Social cohesion comes through narrowing the distance between black and white, closing the gap between rich and poor, and giving hope to the hopeless.
This is according to Yaa Ashantewaa Archer-Ngidi, Founder and Director of the Institute of Afrikology.
Archer-Ngidi was delivering the annual Diakonia Lecture under the theme Creating a socially cohesive society, on 29 September.
"I believe that South Africa and Africa must agree that the gap between rich and poor is unfair. Inequality is the basis of wars and suicide bombs across the globe. It is responsible for the continued marginalisation of the new members by the old members, the castigation of the new arrivals by old arrivals. It is unjust. It is unsustainable. It must end," Archer-Ngidi said.
She spoke about the importance of the empowerment of women in achieving social cohesion.
"It comes through empowering women to rise to their highest. Empowering women is the surest means to peace and the upliftment of a nation. Socially cohesive countries provide economic opportunity for all and attract the best minds to run its institutions. If we can secure the majority in their homes, provide jobs and business opportunities to the majority and educate the masses, then most of our problems will be solved. Socially cohesive nations are happy nations and have diminishing levels of crime."

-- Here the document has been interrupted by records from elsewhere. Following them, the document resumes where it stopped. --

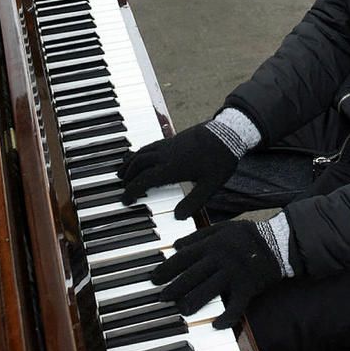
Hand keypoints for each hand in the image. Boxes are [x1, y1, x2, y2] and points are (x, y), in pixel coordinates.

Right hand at [117, 123, 239, 217]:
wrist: (228, 133)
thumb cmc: (221, 160)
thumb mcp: (210, 186)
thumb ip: (194, 202)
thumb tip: (178, 217)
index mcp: (173, 167)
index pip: (145, 180)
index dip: (132, 190)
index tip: (125, 199)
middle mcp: (166, 154)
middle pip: (139, 164)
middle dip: (128, 177)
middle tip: (122, 188)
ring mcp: (168, 145)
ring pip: (142, 153)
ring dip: (130, 163)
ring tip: (122, 172)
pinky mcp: (173, 139)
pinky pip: (150, 146)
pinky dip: (139, 152)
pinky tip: (139, 156)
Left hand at [153, 219, 284, 328]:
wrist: (277, 242)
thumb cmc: (247, 235)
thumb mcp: (222, 227)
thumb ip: (198, 236)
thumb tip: (176, 245)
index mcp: (213, 244)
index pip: (184, 257)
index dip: (167, 268)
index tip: (154, 278)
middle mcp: (220, 259)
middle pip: (192, 276)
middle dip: (174, 287)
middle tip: (162, 297)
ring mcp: (234, 274)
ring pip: (208, 290)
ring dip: (193, 302)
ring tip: (181, 310)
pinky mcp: (247, 288)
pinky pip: (235, 306)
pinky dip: (226, 317)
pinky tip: (216, 325)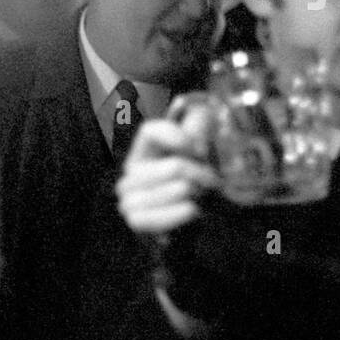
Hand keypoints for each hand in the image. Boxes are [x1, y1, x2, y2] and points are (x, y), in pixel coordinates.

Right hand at [115, 106, 220, 239]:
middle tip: (209, 183)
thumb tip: (204, 108)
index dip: (176, 136)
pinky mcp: (135, 220)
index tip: (199, 148)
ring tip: (199, 199)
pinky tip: (192, 211)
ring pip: (175, 189)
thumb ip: (199, 129)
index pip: (151, 130)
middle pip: (173, 166)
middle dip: (200, 175)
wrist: (184, 232)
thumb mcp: (198, 156)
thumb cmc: (190, 190)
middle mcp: (131, 173)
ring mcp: (129, 197)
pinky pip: (161, 213)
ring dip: (194, 195)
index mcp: (144, 152)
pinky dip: (182, 213)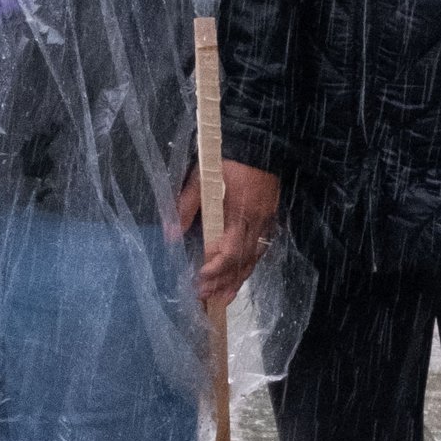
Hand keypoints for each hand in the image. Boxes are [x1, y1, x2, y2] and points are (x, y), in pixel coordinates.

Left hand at [177, 157, 281, 309]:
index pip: (230, 251)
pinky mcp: (269, 218)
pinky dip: (249, 266)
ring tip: (222, 298)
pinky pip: (260, 249)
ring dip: (237, 280)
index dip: (216, 269)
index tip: (199, 278)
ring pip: (253, 259)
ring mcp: (265, 221)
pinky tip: (240, 276)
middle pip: (242, 261)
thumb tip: (170, 236)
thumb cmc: (225, 159)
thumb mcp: (201, 178)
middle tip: (205, 296)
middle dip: (223, 281)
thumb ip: (186, 206)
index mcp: (239, 214)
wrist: (257, 142)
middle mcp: (256, 222)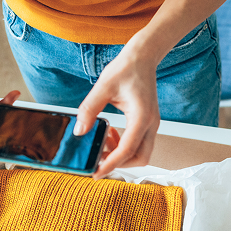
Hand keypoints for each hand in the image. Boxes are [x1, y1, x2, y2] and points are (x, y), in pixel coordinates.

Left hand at [74, 34, 160, 178]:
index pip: (127, 149)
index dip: (111, 164)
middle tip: (98, 159)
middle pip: (140, 158)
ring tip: (103, 141)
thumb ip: (89, 109)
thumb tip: (79, 132)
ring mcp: (152, 124)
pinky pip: (138, 143)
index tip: (96, 173)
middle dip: (119, 163)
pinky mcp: (148, 122)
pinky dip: (124, 145)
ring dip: (121, 154)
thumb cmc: (126, 68)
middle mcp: (151, 123)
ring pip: (141, 153)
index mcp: (142, 116)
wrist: (143, 57)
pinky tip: (110, 133)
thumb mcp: (103, 87)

Africans have always migrated and seeking to control their movement will not succeed, she said.
"Africans, on the continent and the Diaspora, must be allowed into every African country, of course following all legal routes. For the African Diaspora, there must be a right of return. Those that were stolen from Africa and sent to the Americas and Caribbean as slaves must be allowed to return home. It is a no-brainer. Barring or seeking to control African movement in Africa is unworkable in the face of economic integration led by the people themselves and only delayed by politics, power and patronage.
"South Africa’s internal cohesion is important, but it is unsustainable unless it is linked to Africa’s destiny. There must be regional economic cohesion, political alignment and free movement of Africans across borders," she said.

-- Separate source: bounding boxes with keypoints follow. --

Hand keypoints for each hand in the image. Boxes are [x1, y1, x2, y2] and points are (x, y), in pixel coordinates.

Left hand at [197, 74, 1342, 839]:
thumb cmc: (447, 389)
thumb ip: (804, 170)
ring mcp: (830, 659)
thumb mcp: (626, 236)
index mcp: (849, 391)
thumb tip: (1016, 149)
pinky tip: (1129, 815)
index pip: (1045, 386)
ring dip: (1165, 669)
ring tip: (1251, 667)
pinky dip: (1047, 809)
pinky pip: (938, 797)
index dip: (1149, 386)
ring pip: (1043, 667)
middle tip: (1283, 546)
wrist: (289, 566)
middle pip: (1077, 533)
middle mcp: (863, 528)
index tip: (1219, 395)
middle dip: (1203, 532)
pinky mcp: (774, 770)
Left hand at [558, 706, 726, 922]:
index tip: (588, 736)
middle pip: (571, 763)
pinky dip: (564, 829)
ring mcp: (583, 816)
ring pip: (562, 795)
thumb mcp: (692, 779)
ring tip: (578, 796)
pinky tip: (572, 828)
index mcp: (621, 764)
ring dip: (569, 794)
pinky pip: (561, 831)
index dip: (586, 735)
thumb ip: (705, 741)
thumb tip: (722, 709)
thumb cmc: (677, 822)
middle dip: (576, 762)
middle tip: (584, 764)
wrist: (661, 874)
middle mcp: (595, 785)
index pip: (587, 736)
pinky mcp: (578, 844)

Archer-Ngidi also spoke against xenophobia adding that disputes of whatever nature can be resolved through transparent dialogue.
"In truth xenophobia in South Africa is fuelled by ignorance as it is by sinister agendas. Xenophobia today sees minorities as enemy, the newly arrived, foreigners and those who line our streets with their aggressive commercial enterprises.
"Black people were so dehumanised by apartheid that they continue to eliminate each other at the slightest provocation today. What mindset says a business dispute over taxi routes is never resolved until blood flows through the streets?" she asked.